Book Review: Container Gardening Complete
After reading Jessica Walliser’s book, Attracting Beneficial Bugs to Your Garden, I’ve become a big fan of her work. She does a great job of tackling useful subjects, breaking them down into their most important components, and delivering this information in a very approachable way.
So I was excited to hear about her newest book, Container Gardening Complete (Cool Springs Press, 272 pp., $30). In it, she writes, “The best thing about container gardening is that anyone can do it. You don’t need a lot of space, money, or time to grow a few containers filled with gorgeous plants.”
She goes on to explain how this starts with careful planning. Walliser emphasizes the importance of selecting the proper container, potting mix, and the best spot to locate the container for maximum success.
After discussing how important it is to choose a pot that holds the right amount of soil, she includes a guide to the minimal pot sizes one should consider using for many types of plants. She also talks about the pros and cons of different types of pots, such as metal, terracotta and grow bags.
Throughout the book, Walliser inserts DIY projects for making useful and creative containers. This includes an attractive cedar planter box, hypertufa planter and a patio water garden. The many photographs are sure to inspire.

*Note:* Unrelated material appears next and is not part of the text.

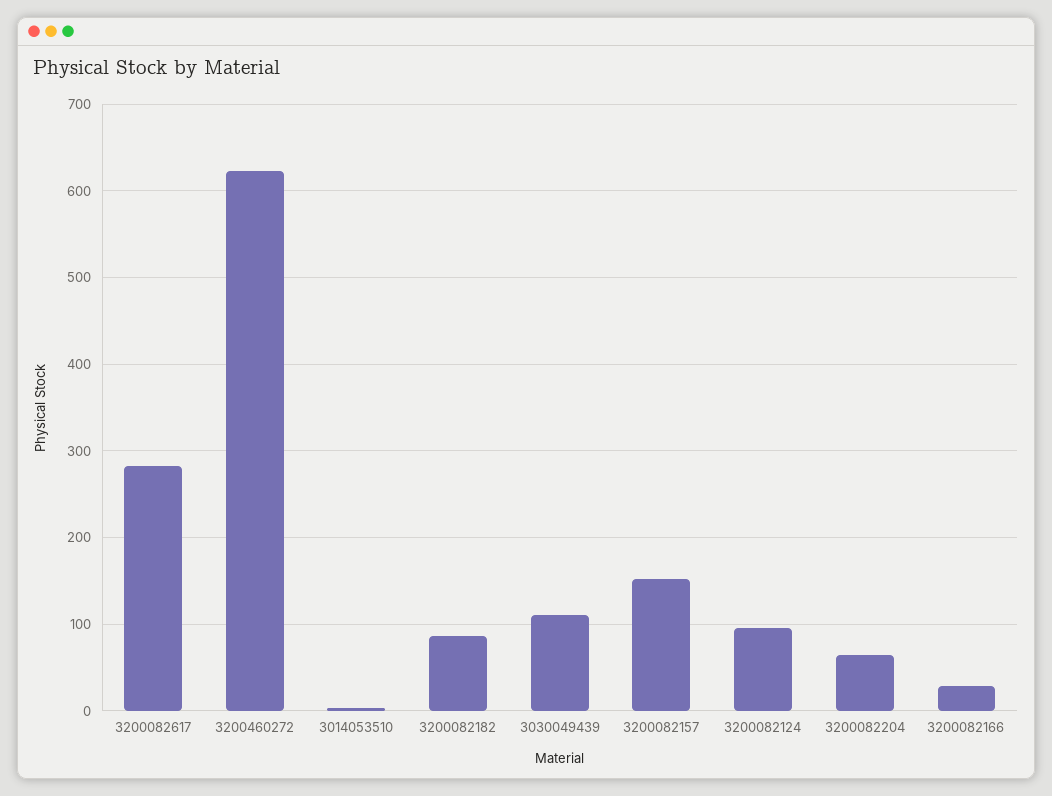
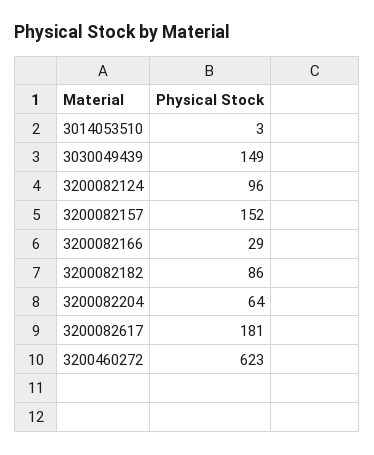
3200082617: 280 -> 181
3030049439: 110 -> 149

She also covers how to choose the right potting mix for your plants and how to make your own mix. She recommendations avoiding the use of synthetic chemical fertilizers as well.
While purchasing plants is truly the best part of growing in containers, Walliser suggests stepping back and putting some thought into the look or purpose you’re aiming for first. She provides helpful tips on container design such as keeping the proportion of the plants in line with their container.

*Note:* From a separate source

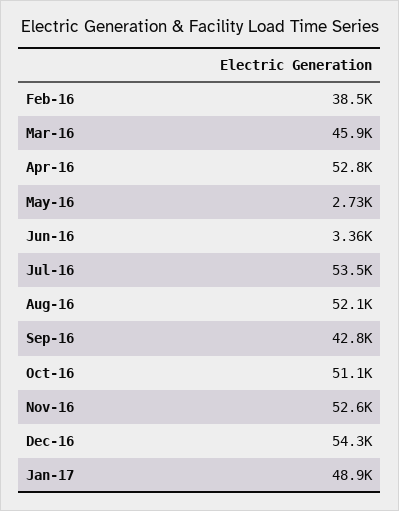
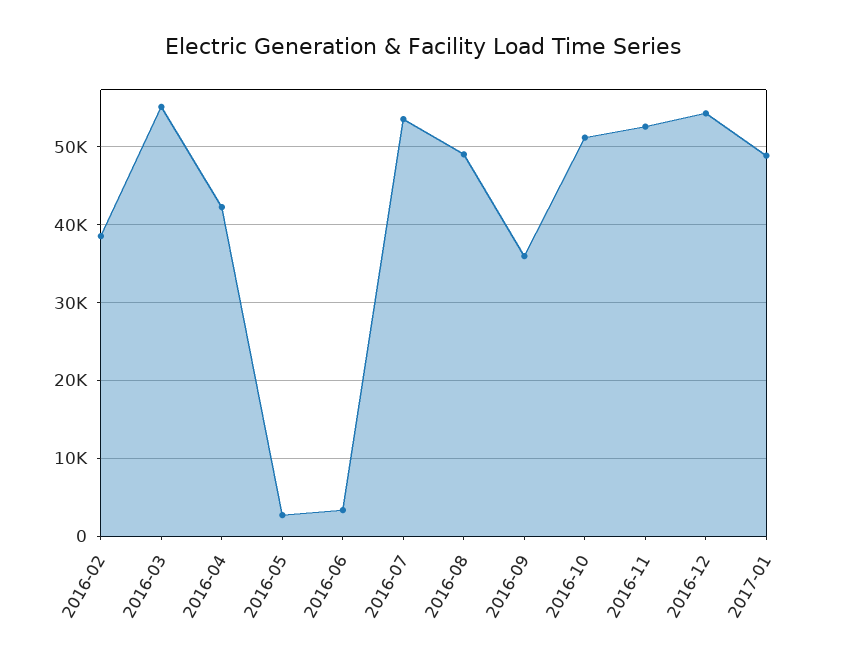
Mar-16: 45900 -> 55000
Apr-16: 52800 -> 42000
Aug-16: 52100 -> 49000
Sep-16: 42800 -> 36000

The bulk of the second chapter is devoted to charts of recommended annuals, perennials, bulbs, tropical plants, trees, shrubs, and edible plantings. For those interested in the last category, there are plenty of suggested vegetables, tree fruits and berries to get you started.
If you’re looking for some “recipes” for well-designed pots, including specific plant recommendations and quantities, the author has thought of that as well.

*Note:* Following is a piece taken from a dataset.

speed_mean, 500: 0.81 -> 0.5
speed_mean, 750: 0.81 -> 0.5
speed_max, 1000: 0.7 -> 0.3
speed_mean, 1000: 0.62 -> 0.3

Knowing when and how much to water containers — along with ways to make self-watering pots and irrigation systems — are included. The author discusses fertilizing and plant care — again, with a desire for the reader to be successful with container gardening.
If problems arise, Walliser guides you through the steps to troubleshoot them. She even covers harvesting one’s produce from edible containers and using containers seasonally –especially for those living in an area with cold winters.
Container Gardening Complete is aptly named: it is a useful resource designed for all levels of gardeners who want to delve into gardening in pots, take their knowledge to the next level, or learn how to create stunning plant combinations that both thrive and please the eye.